Este unipersonal se inspira en la novela homónima de Oscar Colchado. Pero solamente eso, no estamos ante un adaptación, ya que, en la novela, Rosa, luego de llegar al Janaq Pacha (región alta donde habitan los dioses y las almas escogidas), descubre que en realidad era Cavillaca, una huaca muy bella que vivía en tiempos anteriores a los del hombre; en cambio, en el montaje de Yuyachkani, Rosa es solo un «alma viva» que regresa a la tierra. Ana Correa y Miguel Rubio utilizan esta novela como pretexto para investigar el rol de la mujer en el tiempo de la violencia, específicamente el rol de la mujer como madre.

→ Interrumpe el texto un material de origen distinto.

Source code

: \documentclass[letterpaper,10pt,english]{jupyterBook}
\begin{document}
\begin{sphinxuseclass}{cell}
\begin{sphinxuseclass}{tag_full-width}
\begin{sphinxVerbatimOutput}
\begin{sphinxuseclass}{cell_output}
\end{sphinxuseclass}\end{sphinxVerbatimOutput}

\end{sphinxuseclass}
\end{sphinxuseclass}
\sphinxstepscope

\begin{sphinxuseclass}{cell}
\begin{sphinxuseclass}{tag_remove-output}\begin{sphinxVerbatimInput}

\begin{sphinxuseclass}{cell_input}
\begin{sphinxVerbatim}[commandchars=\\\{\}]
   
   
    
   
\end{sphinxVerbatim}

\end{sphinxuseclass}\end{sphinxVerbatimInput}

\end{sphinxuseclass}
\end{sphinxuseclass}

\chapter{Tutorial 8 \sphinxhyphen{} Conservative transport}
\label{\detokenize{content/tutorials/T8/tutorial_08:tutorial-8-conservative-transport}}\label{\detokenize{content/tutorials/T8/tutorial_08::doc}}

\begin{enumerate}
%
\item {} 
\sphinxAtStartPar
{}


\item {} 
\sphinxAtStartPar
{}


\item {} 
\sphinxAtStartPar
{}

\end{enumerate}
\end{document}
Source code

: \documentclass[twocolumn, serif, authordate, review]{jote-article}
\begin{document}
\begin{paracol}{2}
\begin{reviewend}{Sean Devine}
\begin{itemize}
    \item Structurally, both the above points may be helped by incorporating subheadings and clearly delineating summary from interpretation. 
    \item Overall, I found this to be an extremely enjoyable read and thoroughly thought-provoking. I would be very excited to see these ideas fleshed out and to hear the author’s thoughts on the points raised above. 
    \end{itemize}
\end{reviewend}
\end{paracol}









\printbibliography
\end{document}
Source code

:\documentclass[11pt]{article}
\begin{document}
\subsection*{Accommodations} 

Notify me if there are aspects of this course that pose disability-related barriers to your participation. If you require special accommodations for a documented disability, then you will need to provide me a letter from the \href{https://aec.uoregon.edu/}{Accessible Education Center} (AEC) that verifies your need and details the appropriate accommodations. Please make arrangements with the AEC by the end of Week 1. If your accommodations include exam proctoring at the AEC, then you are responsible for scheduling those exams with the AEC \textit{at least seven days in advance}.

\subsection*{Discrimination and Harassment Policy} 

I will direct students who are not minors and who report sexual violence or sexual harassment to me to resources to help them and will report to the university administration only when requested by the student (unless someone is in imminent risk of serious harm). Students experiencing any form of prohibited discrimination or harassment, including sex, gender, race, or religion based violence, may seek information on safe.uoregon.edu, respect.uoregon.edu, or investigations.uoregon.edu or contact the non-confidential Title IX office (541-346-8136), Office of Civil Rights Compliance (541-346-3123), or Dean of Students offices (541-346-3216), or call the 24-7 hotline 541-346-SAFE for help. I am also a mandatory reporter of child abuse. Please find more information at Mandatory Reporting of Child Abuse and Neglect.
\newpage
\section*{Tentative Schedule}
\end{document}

Rosa, guiada por la Providencia y su perro Wayra, recorre el mundo de los muertos buscando a su hijo Liborio. Esta búsqueda es reescrita por el cuerpo de Ana Correa (Rosa Cuchillo). Rosa ha regresado al mundo de la vida para hacer florecer la memoria, para curar a su pueblo de la pena. En la presentación a la que asistimos −en el Británico de San Miguel− no solo pudimos apreciar la acción escénica o performance, sino todo el proceso de construcción del montaje. Este proceso, más que por la investigación estética, estuvo guiado por la investigación antropológica. Esto resulta lógico dado que el performance es «un acto de intervención efímero que constituye una provocación, un acto político, un acontecimiento que deja “huellas de un acto real” (Jodorowsky) dentro de una zona de conflicto socio-cultural»[1].  

Rosa Cuchillo quiere ser un rito de purificación guiado por el trabajo performático –dar vida a través de la acción−. En ese sentido, la principal cualidad de esta composición es la utilización de la danza y la coreografía con distintos objetos (báculo, cuchillo, quero) para crear un clima propicio para la comunión mágica y espiritual. El momento iniciático es creado por la vestimenta, la entrada y el pequeño discurso de presentación de Rosa Cuchillo. La dimensión de la mesa –la misma que se utiliza en los mercados donde se realiza la presentación− es pequeña para concentrar la energía y favorecer al rito. Luego, el cuerpo de Rosa se transforma en signo a través de la danza y la música, y crea un puente que propicia el acto ritual.


Es importante reparar que el cuerpo de la protagonista adquiere plenamente una dimensión performativa; y, en este caso, no hablamos de la cualidad performática del montaje ni de la performance en sí misma. Un lenguaje performativo es aquel que tiene el poder de hacer cosas (J. Austin). En el rito el lenguaje evidencia todo su poder performativo, las palabras hacen cosas: curan enfermedades, alivian el ánimo, curan del susto. En los actos rituales que conozco, las palabras son el arma principal y el resto de elementos son accesorios secundarios. En Rosa Cuchillo de Yuyachkani sucede lo contrario. La danza, los movimientos coreográficos, los objetos, la teatralidad –capacidad de guiar orquestadamente la mirada del otro− cumplen la función performativa primordial, sustituyen a las palabras, e intentan curar a las personas y aliviar sus penas.  



[1] Fuentes, Marcela y Diana Taylor. Estudios avanzados de performance. México D.F., FCE, 2011.